→ **PROBLEM SET**
A. How would this sentence from the Istio scraping post read in French: "This totally works using Prometheus v2.20.1 packaged as `prom/prometheus` from Docker Hub."?
B. In the Istio scraping post, why is the Istio sidecar added to the Prometheus instance even though all its traffic proxying is disabled? Answer in one to three sentences.

→ **PASSAGE PROVIDED**

Istio mTLS scraping fails with "connection reset"

Travis Illig

unread,

Jul 6, 2021, 2:02:56 PM7/6/21

to Prometheus Users

I'm deploying Prometheus using the Helm chart and I have it configured to scrape Istio mTLS-secured pods using the TLS settings specified by the Istio team to do so. Basically what this amounts to is:

Add the Istio sidecar to the Prometheus instance but disable all traffic proxying - you just want to get the certificates from it.
Mount the certificates into the Prometheus container.
Set up your scrape configuration to use the certificates when scraping Istio-enabled pods.

The YAML for the scrape configuration looks like this:

- job_name: "kubernetes-pods-istio-secure"

scheme: https

tls_config:

ca_file: /etc/istio-certs/root-cert.pem

cert_file: /etc/istio-certs/cert-chain.pem

key_file: /etc/istio-certs/key.pem

insecure_skip_verify: true

This totally works using Prometheus v2.20.1 packaged as `prom/prometheus` from Docker Hub.

→ **STUDY MATERIAL**
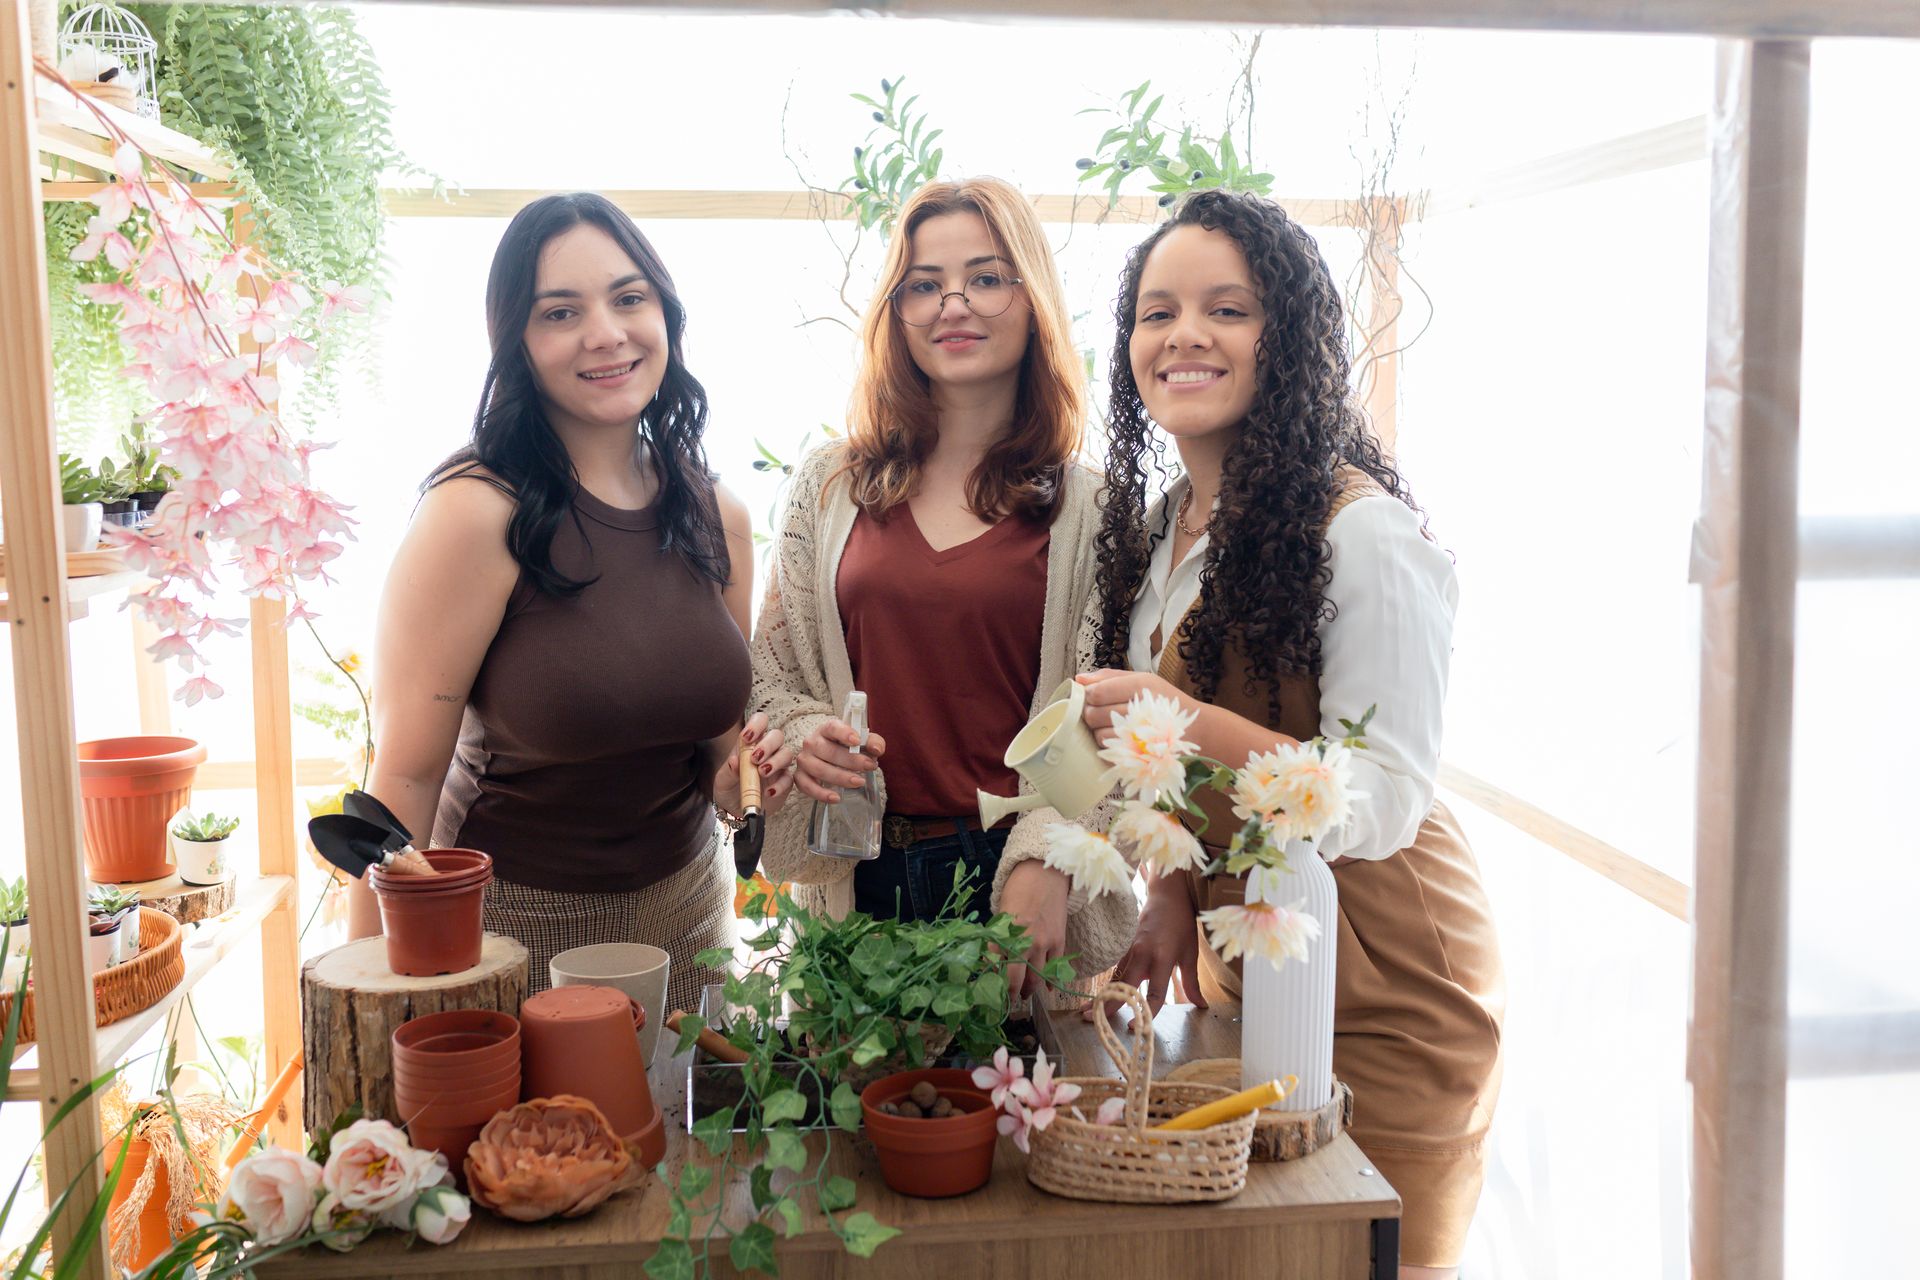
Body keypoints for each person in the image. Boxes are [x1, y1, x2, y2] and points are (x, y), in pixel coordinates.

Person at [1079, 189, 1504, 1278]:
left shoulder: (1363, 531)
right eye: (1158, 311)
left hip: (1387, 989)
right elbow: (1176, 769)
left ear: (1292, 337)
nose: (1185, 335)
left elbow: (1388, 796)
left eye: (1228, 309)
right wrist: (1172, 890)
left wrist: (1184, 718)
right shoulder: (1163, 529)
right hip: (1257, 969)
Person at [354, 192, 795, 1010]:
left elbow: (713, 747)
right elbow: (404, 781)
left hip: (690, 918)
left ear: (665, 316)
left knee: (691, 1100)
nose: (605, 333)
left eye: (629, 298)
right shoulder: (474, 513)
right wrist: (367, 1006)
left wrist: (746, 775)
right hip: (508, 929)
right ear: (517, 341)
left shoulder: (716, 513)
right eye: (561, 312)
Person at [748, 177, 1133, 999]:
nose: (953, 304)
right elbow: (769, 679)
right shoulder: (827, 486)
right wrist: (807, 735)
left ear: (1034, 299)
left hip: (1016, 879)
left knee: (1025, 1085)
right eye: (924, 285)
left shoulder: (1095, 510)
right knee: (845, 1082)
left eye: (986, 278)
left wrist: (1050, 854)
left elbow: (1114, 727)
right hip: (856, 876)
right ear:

→ **TASK-BY-TASK RESULTS**
A. Cela fonctionne parfaitement avec Prometheus v2.20.1, empaqueté sous le nom `prom/prometheus` sur Docker Hub.

B. The sidecar is there only so Prometheus can get the certificates from it. Those certificates are mounted into the Prometheus container and used by the scrape configuration when scraping Istio-enabled pods.